> _Instruction_: Can you format the records below as a JSON list of strings, with one string for each line and blank lines left out? Leave the pictures out of the answer.

Stored data:

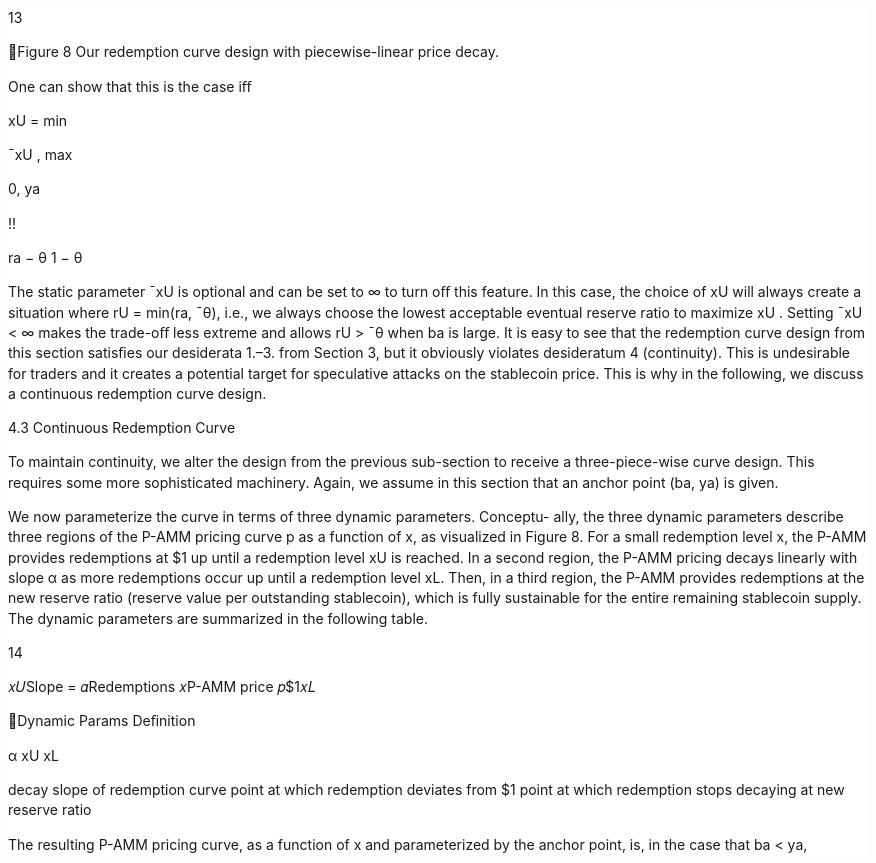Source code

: 13

Figure 8 Our redemption curve design with piecewise-linear price decay.

One can show that this is the case iﬀ

xU = min

¯xU , max

0, ya

!!

ra − θ
1 − θ

The static parameter ¯xU is optional and can be set to ∞ to turn oﬀ this feature.
In this case, the choice of xU will always create a situation where rU = min(ra, ¯θ),
i.e., we always choose the lowest acceptable eventual reserve ratio to maximize xU .
Setting ¯xU < ∞ makes the trade-oﬀ less extreme and allows rU > ¯θ when ba is large.
It is easy to see that the redemption curve design from this section satisﬁes our
desiderata 1.–3. from Section 3, but it obviously violates desideratum 4 (continuity).
This is undesirable for traders and it creates a potential target for speculative attacks
on the stablecoin price. This is why in the following, we discuss a continuous
redemption curve design.

4.3 Continuous Redemption Curve

To maintain continuity, we alter the design from the previous sub-section to receive
a three-piece-wise curve design. This requires some more sophisticated machinery.
Again, we assume in this section that an anchor point (ba, ya) is given.

We now parameterize the curve in terms of three dynamic parameters. Conceptu-
ally, the three dynamic parameters describe three regions of the P-AMM pricing curve
p as a function of x, as visualized in Figure 8. For a small redemption level x, the
P-AMM provides redemptions at $1 up until a redemption level xU is reached. In a
second region, the P-AMM pricing decays linearly with slope α as more redemptions
occur up until a redemption level xL. Then, in a third region, the P-AMM provides
redemptions at the new reserve ratio (reserve value per outstanding stablecoin),
which is fully sustainable for the entire remaining stablecoin supply. The dynamic
parameters are summarized in the following table.

14

𝑥𝑈Slope = 𝛼Redemptions 𝑥P-AMM price 𝑝$1𝑥𝐿

Dynamic Params Deﬁnition

α
xU
xL

decay slope of redemption curve
point at which redemption deviates from $1
point at which redemption stops decaying
at new reserve ratio

The resulting P-AMM pricing curve, as a function of x and parameterized by the
anchor point, is, in the case that ba < ya,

> _Solved exercise_:
[
  "Source code",
  ": 13",
  "\fFigure 8 Our redemption curve design with piecewise-linear price decay.",
  "One can show that this is the case iﬀ",
  "xU = min",
  "¯xU , max",
  "0, ya",
  "!!",
  "ra − θ",
  "1 − θ",
  "The static parameter ¯xU is optional and can be set to ∞ to turn oﬀ this feature.",
  "In this case, the choice of xU will always create a situation where rU = min(ra, ¯θ),",
  "i.e., we always choose the lowest acceptable eventual reserve ratio to maximize xU .",
  "Setting ¯xU < ∞ makes the trade-oﬀ less extreme and allows rU > ¯θ when ba is large.",
  "It is easy to see that the redemption curve design from this section satisﬁes our",
  "desiderata 1.–3. from Section 3, but it obviously violates desideratum 4 (continuity).",
  "This is undesirable for traders and it creates a potential target for speculative attacks",
  "on the stablecoin price. This is why in the following, we discuss a continuous",
  "redemption curve design.",
  "4.3 Continuous Redemption Curve",
  "To maintain continuity, we alter the design from the previous sub-section to receive",
  "a three-piece-wise curve design. This requires some more sophisticated machinery.",
  "Again, we assume in this section that an anchor point (ba, ya) is given.",
  "We now parameterize the curve in terms of three dynamic parameters. Conceptu-",
  "ally, the three dynamic parameters describe three regions of the P-AMM pricing curve",
  "p as a function of x, as visualized in Figure 8. For a small redemption level x, the",
  "P-AMM provides redemptions at $1 up until a redemption level xU is reached. In a",
  "second region, the P-AMM pricing decays linearly with slope α as more redemptions",
  "occur up until a redemption level xL. Then, in a third region, the P-AMM provides",
  "redemptions at the new reserve ratio (reserve value per outstanding stablecoin),",
  "which is fully sustainable for the entire remaining stablecoin supply. The dynamic",
  "parameters are summarized in the following table.",
  "14",
  "𝑥𝑈Slope = 𝛼Redemptions 𝑥P-AMM price 𝑝$1𝑥𝐿",
  "\fDynamic Params Deﬁnition",
  "α",
  "xU",
  "xL",
  "decay slope of redemption curve",
  "point at which redemption deviates from $1",
  "point at which redemption stops decaying",
  "at new reserve ratio",
  "The resulting P-AMM pricing curve, as a function of x and parameterized by the",
  "anchor point, is, in the case that ba < ya,"
]